The U.S. Air Force still has impressive plans for the future, including tying space and cyber operations more tightly into its intelligence, surveillance and reconnaissance (ISR) operation. Driving that decision is the statistic that more than 90% of cyber intrusions are actually intelligence-gathering efforts.
However, near-term initiatives are showing a negative impact on ISR due to falling defense budgets and operational reassessments, particularly in a post-Afghanistan period. Concerns are now focusing on how to conduct operations in less-permissive airspace where a foe employs anti-access and aerial denial (A2AD) weapons and sensors.

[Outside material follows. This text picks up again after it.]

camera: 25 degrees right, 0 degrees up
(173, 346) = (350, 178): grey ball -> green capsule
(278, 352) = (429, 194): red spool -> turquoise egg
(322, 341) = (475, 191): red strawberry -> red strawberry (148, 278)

A critical eye is being cast on the value of high-altitude, long-dwell ISR platforms, for example.
“Does more altitude buy you survivability, or does persistence provide a radical improvement in the ability to collect intelligence?” says Lt. Gen. Larry James, the Air Force’s deputy chief of staff and former director of signals intelligence for the National Reconnaissance Office. “I don’t think we know the answer.”
The Air Force will also examine the usefulness of small, unmanned aircraft in the more lethal A2AD world.
“Do nano or swarming remotely piloted aircraft buy you anything in that environment?” James says. “Those are things we’ll have to sort out.”
New decisions and studies already involve the, special missions aircraft, U-2s, airborne radar, ISR bases and next-generation unmanned aircraft programs. The need to field a stealthy aircraft that can both penetrate enemy defenses and persist in the battlespace for a long period appears to be receding for now.
“We may be able to penetrate, but not stay long,” James predicts. “There may be other systems that can stay on in the area [that include space and cyber tools]. Or maybe I improve my sensors so that I can standoff outside the threat. I don’t necessarily think all of those things need to be combined in one platform. I’d say we’re at the early stages of looking at new technologies like hypersonics for ISR platforms, [but] the technology is not there yet.”
The plan to develop a stealth unmanned aircraft, the MQ-X, has dropped out of the budget.
“The Navy is developing capability in that domain,” James says. “We want to see how that plays out before we make any decisions on next-generation platforms. The Predator C Avenger is a platform we intend to use for test and evaluation.”
Those inputs and a series of upgrades to the already operational Reaper unmanned aircraft will guide decisions on new-start programs.
Ground Moving Target Indicator technology for the E-8C Joint-Stars airborne radar and Global Hawk block 40 programs will continue and impact fiscal 2014 budget plans. In addition, extra attention will be paid to special mission aircraft in the Air Force’s 55th Wing, which includes RC-135 Rivet Joint, Cobra Ball and Combat Sent.
“There is an analysis of alternatives-like activity to look at those special missions to determine the best solutions for airframes and sensors,” James says.
The decision to terminate the Global Hawk block 30 program and extend the life of manned U-2 aircraft is still reverberating in the Pentagon. There is no connection between that decision and the loss of a stealthy RQ-170 in Iran, James says. The primary factors were performance and cost.
“In the last year, the Joint Staff changed the high-altitude requirements for the U-2 and Global Hawk,” James says. “Based on that, the U-2 can meet the requirement for capabilities.
As to the sensor mix, the U-2 performance is better in the electro-optical and infrared [slices of the electromagnetic spectrum] and the capacity to get signals intelligence off the bird is better. It was a fiscal decision. We could invest in the U-2 and save dollars by terminating Global Hawk.
“The U-2 is viable into the 2020s and well beyond,” James says. “We are in the middle of upgrading the cockpit so it will have pressurization. That avoids things like pre-breathing.” New capabilities, like a hyper-spectral sensor to scan new parts of the spectrum for data, also are planned.
However, no one has yet figured out what to do with the newly built Global Hawk facilities.
“We have facilities in Guam and Italy, and frankly we’re in the middle of planning how to remove those assets and what the status of the bases will be,” James says.